CELEBRATING its Foundation Day and commitment to the future of agriculture, Tocal College marked its 58th anniversary on Friday with the opening of its new Dairy Training Centre.
Formally an old chicken coop and storage shed, the site has been transformed into a virtual, hands-on space where students from kindergarten to year 12 can come on-farm to learn all about how produce goes from paddock to plate.
NSW Department of Primary Industries (DPI) Schools Program coordinator Meg Dunford said there was a disconnect between young people and the agricultural industry and she hoped the facility would help bridge that gap.
"I think that the disconnect is not just students, a lot of our culture, a lot of our society is sort of losing that connection of paddock to plate.
"Where their produce - where the raw product - is actually created, how it's farmed, how it's produced, how it's processed all the way to how they get it from the supermarket," she said.
She said it was important to engage students with all the opportunities available in the agricultural sector.
"It's so important to engage students with the opportunities in agriculture, for them as a consumer and as a possible career choice because there's so much technology and excitement," she said.
"It's a really exciting space to be right now."
The Dairy Training Centre houses a range of interactive experiences such as testing pH levels in water, soil collecting, topography putting lucerne under the microscope and explaining the process of produce.
Everything the students learn in the "virtual farm" they get to see when they step outside onto Tocal's operating farm, Ms Dunford said.
"When students come for an excursion they get to do a farm tour, it's a massive insight into agriculture, it's not just sitting in a classroom," she said.
Tocal College student association president Jesse Emery, 21, is nearing the end of his first year studying a Cert III in Agriculture and said having this facility has made a world of difference.
"When I first started here I had no agriculture background whatsoever, no livestock skills, so this gave me an introduction into the livestock category," he said.
He said in high school Ag "wasn't a thing" and his main electors were Drama and Ancient History.
"I went into cabinet making after school, I really wanted to get into Ag and farming but didn't know how and then I found Tocal College," he said.
He encouraged school students to take an interest in the sector and more people to look at careers in the industry.
"If you don't give it a go, you're not going to know what you're missing out on.
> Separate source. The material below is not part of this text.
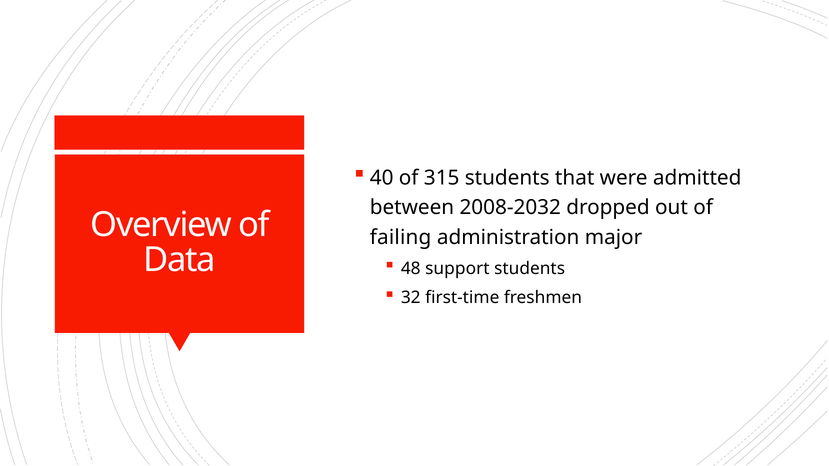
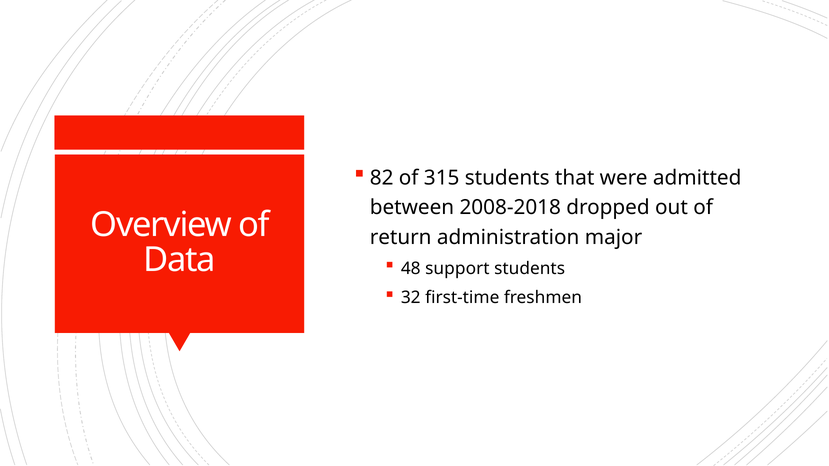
40: 40 -> 82
2008-2032: 2008-2032 -> 2008-2018
failing: failing -> return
If you want to give it a go in agriculture, there's so many people out there that will take you on and Tocal College is that branching point for younger students," he said.
"The agricultural industry needs heaps more people and I feel like anyone could do this, like anyone no matter what experience or background."
Tocal Agricultural Centre director and College principal Darren Bayley said the Dairy Training Centre was all about experiential learning.
"This is a fantastic facility. You've got a commercial dairy and a teaching facility on your doorstep," he said.
"It's about saying, look you can access the details of our farm and get an immersive picture of that at anytime through the virtual farm, but you can also come to the dairy, or any other part of the farm, get that data, understand the landscape that we're working in and then link that back to their school program."